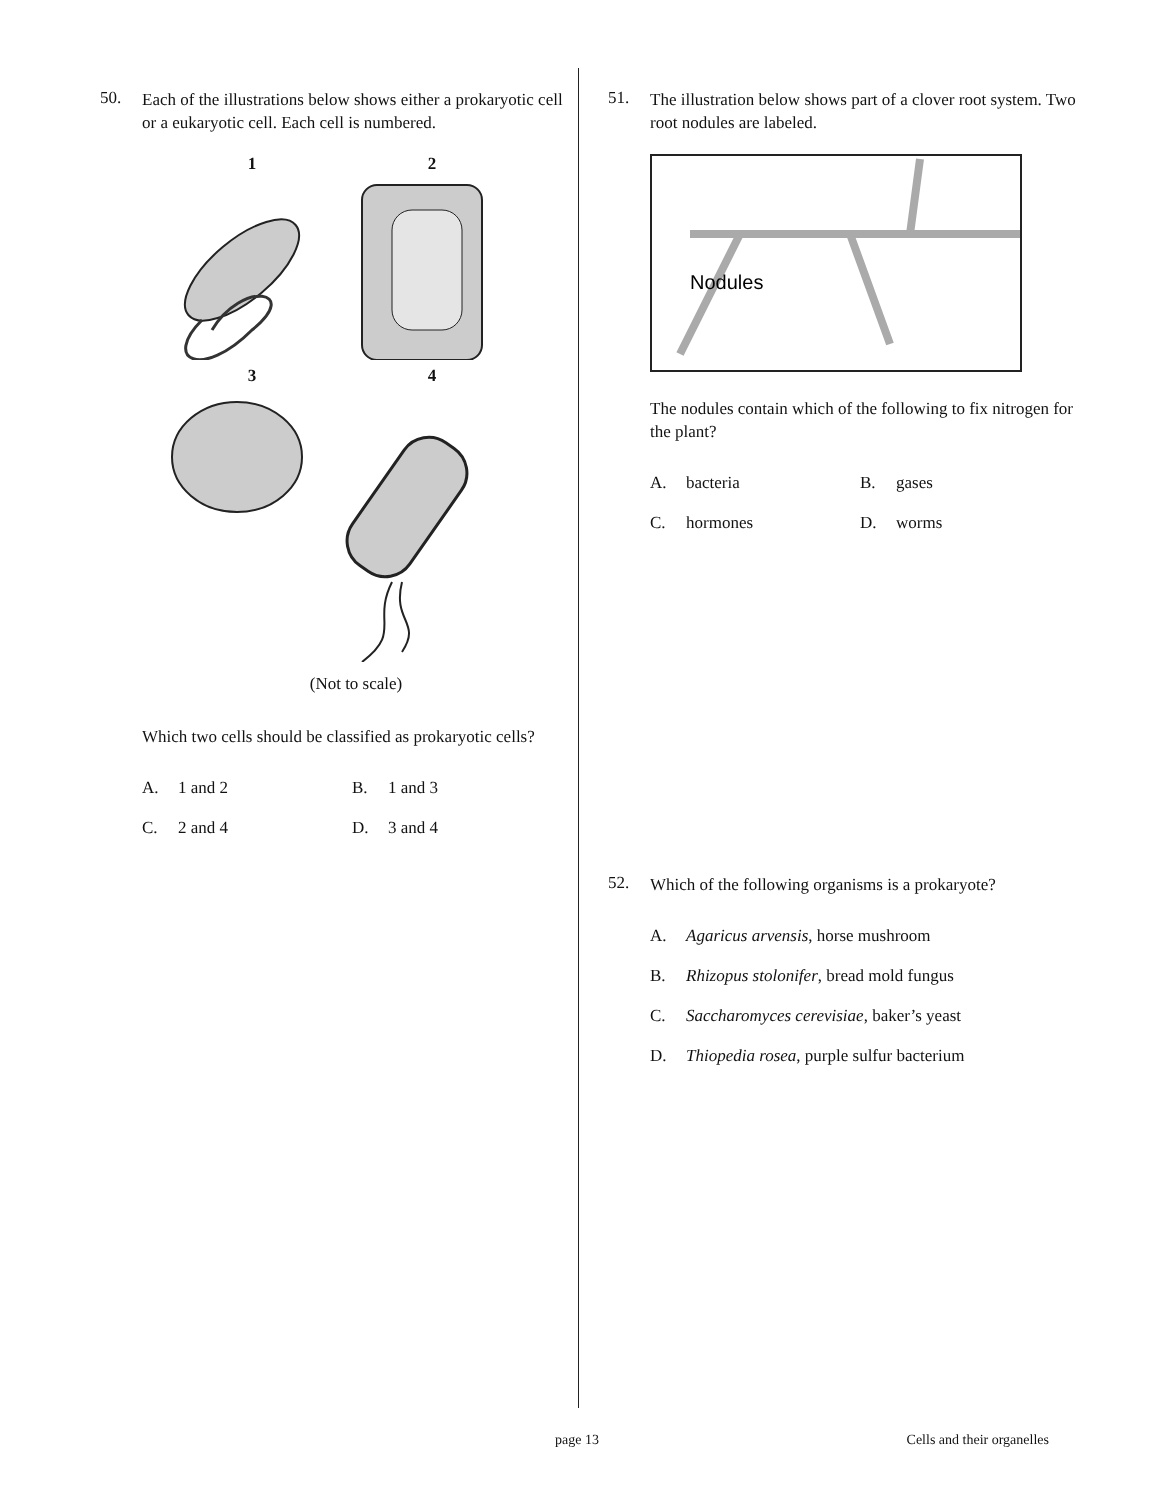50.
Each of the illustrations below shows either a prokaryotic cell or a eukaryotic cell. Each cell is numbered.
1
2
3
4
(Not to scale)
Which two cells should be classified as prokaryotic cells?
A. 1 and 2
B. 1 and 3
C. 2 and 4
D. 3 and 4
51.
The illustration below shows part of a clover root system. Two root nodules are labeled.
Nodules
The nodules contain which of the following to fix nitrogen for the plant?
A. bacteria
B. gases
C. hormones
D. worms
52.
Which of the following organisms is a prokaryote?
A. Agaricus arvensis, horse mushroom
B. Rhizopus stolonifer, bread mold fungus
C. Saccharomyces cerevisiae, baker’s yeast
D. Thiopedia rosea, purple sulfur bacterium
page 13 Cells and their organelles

# # # #

- _Instructions for the task_: When a line in the material above contains the word "prokaryotic", copy that line out.

- _Result for this task_:
Each of the illustrations below shows either a prokaryotic cell or a eukaryotic cell. Each cell is numbered.
Which two cells should be classified as prokaryotic cells?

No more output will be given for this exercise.